Passage provided:
§

#!/usr/bin/env python
# -*- coding: utf-8 -*-
"""
import from 50b745c1d18d5c4b01d9d00e406b5fdaab3515ea @ KamLearn

Utility routines
"""

#==============================================================================
# Module metadata variables
#==============================================================================

#==============================================================================
# Imports
#==============================================================================

import sys
import logging
import numpy as np

#==============================================================================
# Public symbols
#==============================================================================

__all__ = ['add_constant_feature',
           'fill_missing_with_mean',
           'decode_nfv']

#==============================================================================
# Constants
#==============================================================================

#==============================================================================
# Module variables
#==============================================================================

#==============================================================================
# Classes
#==============================================================================

#==============================================================================
# Functions
#==============================================================================

def add_constant_feature(D):
    """ add ones at the first column of the matrix

    Parameters
    __________
    D : array, shape(n, m)
        raw data matrix

    Returns
    -------
    D : array, shape((n + 1, m)
        data matrix with constant terms
    """

    return np.c_[np.ones(D.shape[0]), D]

def fill_missing_with_mean(D, default=0.0):
    """ fill missing value with the means of non-missing values in the column

    Parameters
    ----------
    D : array, shape(n, m)
        raw data matrix
    default : float
        default value if all values are NaN

    Returns
    -------
    D : array, shape(n, m)
        a data matrix whose missing values are filled
    """

    for i in range(D.shape[1]):
        if np.any(np.isnan(D[:, i])):
            v = np.mean(D[np.isfinite(D[:, i]), i])

§

Input data:
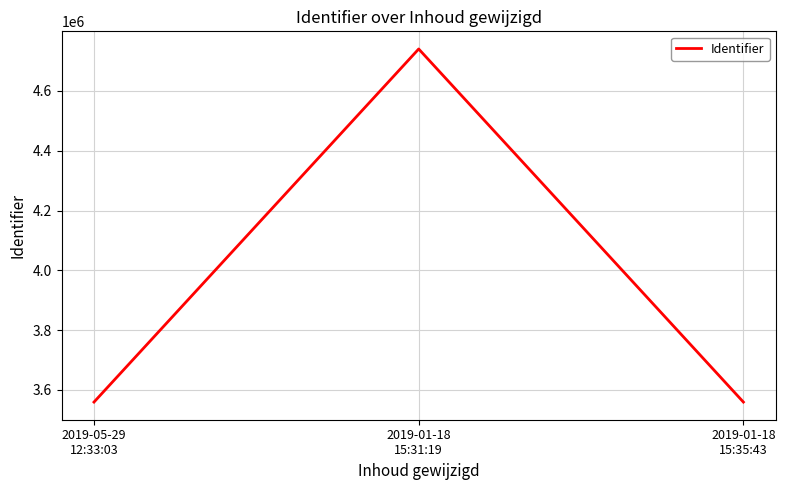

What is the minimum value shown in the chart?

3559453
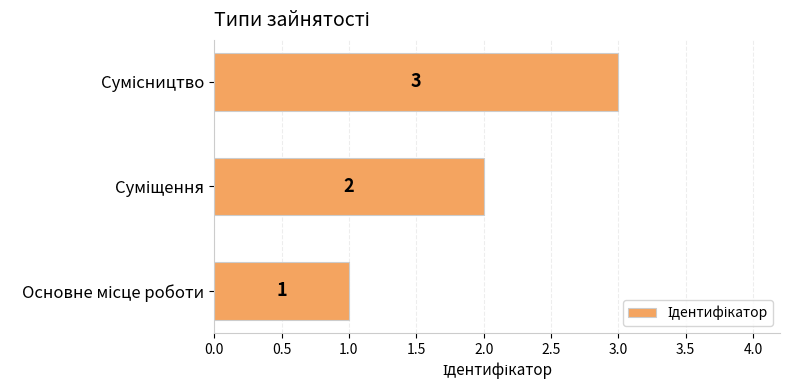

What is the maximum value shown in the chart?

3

§

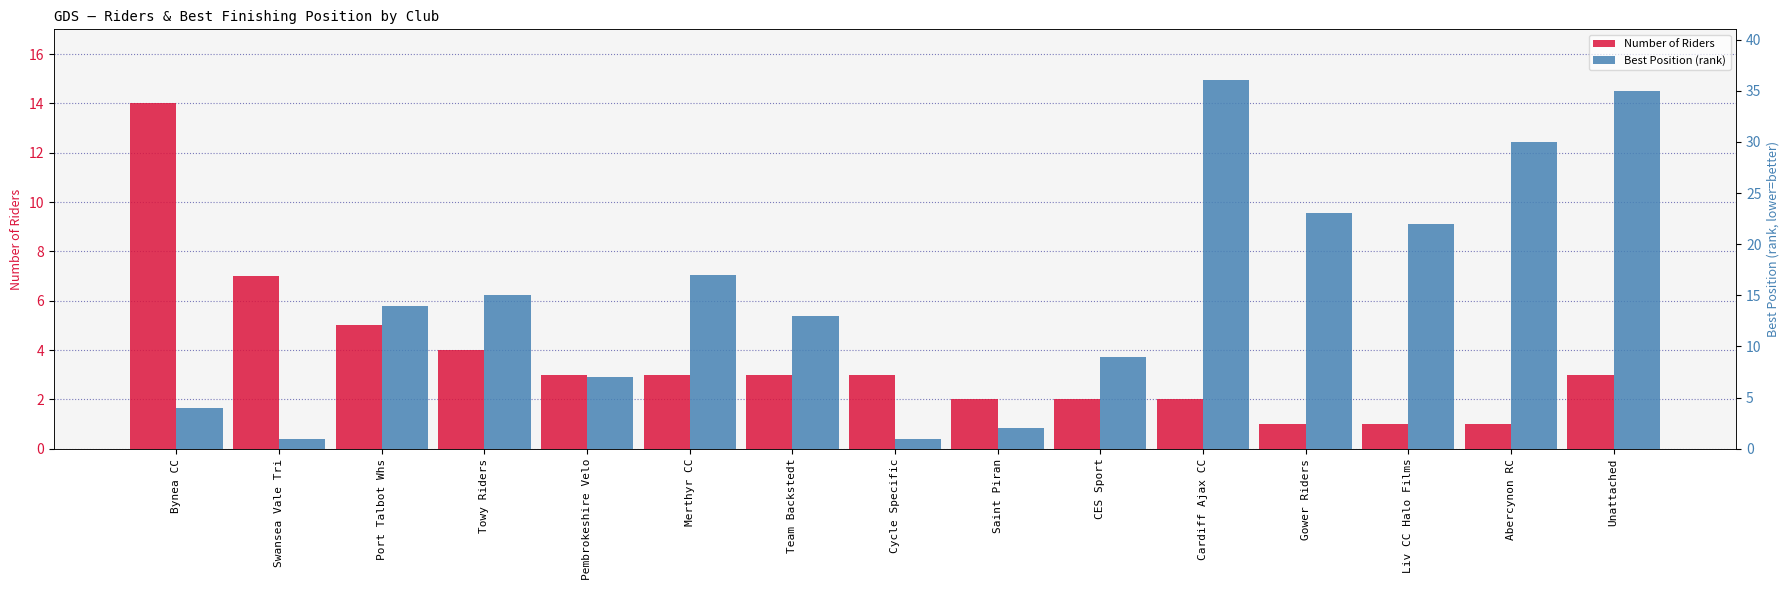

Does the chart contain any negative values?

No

§

Tasks to complete:
- A) Reproduce word for word the part of the utility routines code between "a data matrix" and "np.mean(D[np.isfinite(D[:, i]), i])", inclusive.
- B) Carry on writing the utility routines code from the point where it stops.

Answers for the exercise:
- A)
a data matrix whose missing values are filled
    """

    for i in range(D.shape[1]):
        if np.any(np.isnan(D[:, i])):
            v = np.mean(D[np.isfinite(D[:, i]), i])

- B)
            if np.isnan(v):
                v = default
            D[np.isnan(D[:, i]), i] = v

    return D

def decode_nfv(nfvstr, nf):
    """ parse the string for a list of feature domain sizes
    
    Parameters
    ----------
    nfvstr : str
        string specified in a command-line option
    nf : int
        the number of features

    Returns
    -------
     nfv : array, dtype=int, shape=(n_features)
        array of sizes of feature domain

    Raises
    ------
    ValueError
        uninterpretable inputs
    """

    try:
        nfv = np.fromstring(nfvstr, dtype=int, sep=':')

        if len(nfv) == 1:
            nfv = nfv * nf
        elif len(nfv) != nf:
            raise ValueError
        if np.any(nfv < 0) or np.any(nfv == 1):
            raise ValueError
    except ValueError:
        sys.exit("Illegal specfication of the numbers of feature values")

    return nfv

#==============================================================================
# Module initialization
#==============================================================================

# init logging system ---------------------------------------------------------

logger = logging.getLogger('fadm')
if not logger.handlers:
    logger.addHandler(logging.NullHandler)

#==============================================================================
# Test routine
#==============================================================================

def _test():
    """ test function for this module
    """

    # perform doctest
    import sys
    import doctest

    doctest.testmod()

    sys.exit(0)

# Check if this is call as command script -------------------------------------

if __name__ == '__main__':
    _test()